Even as he stood before the nation seizing power no president possesses rightfully under our Constitution, in a speech so fact-challenged that even the mainstream media has taken note, Barack Obama couldn’t resist trying to goad Republicans. It is the nature of the man.
In his fifteen minute speech on immigration last night, Obama lectured Republicans:
[D]on’t let a disagreement over a single issue be a deal breaker on every issue. That’s not how our Democracy works, and Congress shouldn’t shut down our government again just because we disagree on this.
He said this even as incoming Senate Majority Leader Mitch McConnell has declared that a government shutdown is off the table and Obama knows a shutdown is unlikely. But goading, dividing, and belittling are what this man knows how to do.
Fred Barnes notes this morning that, if there is one thing Obama should have learned from his first term, it is that going it alone on a strictly partisan basis never works. But he never learns.
Senator Jeff Sessions says that with this order Obama is “endangering our entire constitutional order.”
Peggy Noonan declared last night's speech an "act of nihilism."
Keith Koffler of White House Dossier captured the profound sadness of yesterday in a post headlined simply "Today Is a Sad Day:"
As the news broke Wednesday that President Obama would finally do what he has been threatening to do for months, the emotion that gripped me was not the one I expected. It was not anger, not frustration, not sarcasm, and not contempt.
It was just sadness. It was a feeling that something had died.
This is a turning point. This is a new nation. Fundamentally changed.
If we are indeed to become a country in which the chief executive ignores laws and does as he pleases, then we are finished.

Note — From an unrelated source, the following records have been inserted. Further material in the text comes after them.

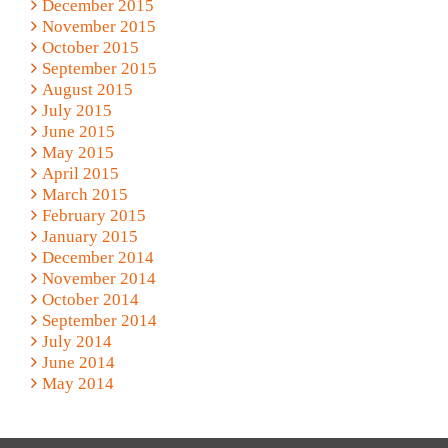
December 2015
November 2015
October 2015
September 2015
August 2015
July 2015
June 2015
May 2015
April 2015
March 2015
February 2015
January 2015
December 2014
November 2014
October 2014
September 2014
July 2014
June 2014
May 2014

Along these lines, I’d like to recommend a book—Anthony Everitt’s Augustus: The Life of Rome’s First Emperor. It is about the fundamental transformation of an earlier republic. You may think that Augustus one woke up to find himself declared emperor. But the changes Augustus wrought were both subtle and unsubtle. His great-uncle Julius Caesar had begun the process of transforming Rome, and the task was complete by the end of Augustus's life. I think of this book often nowadays.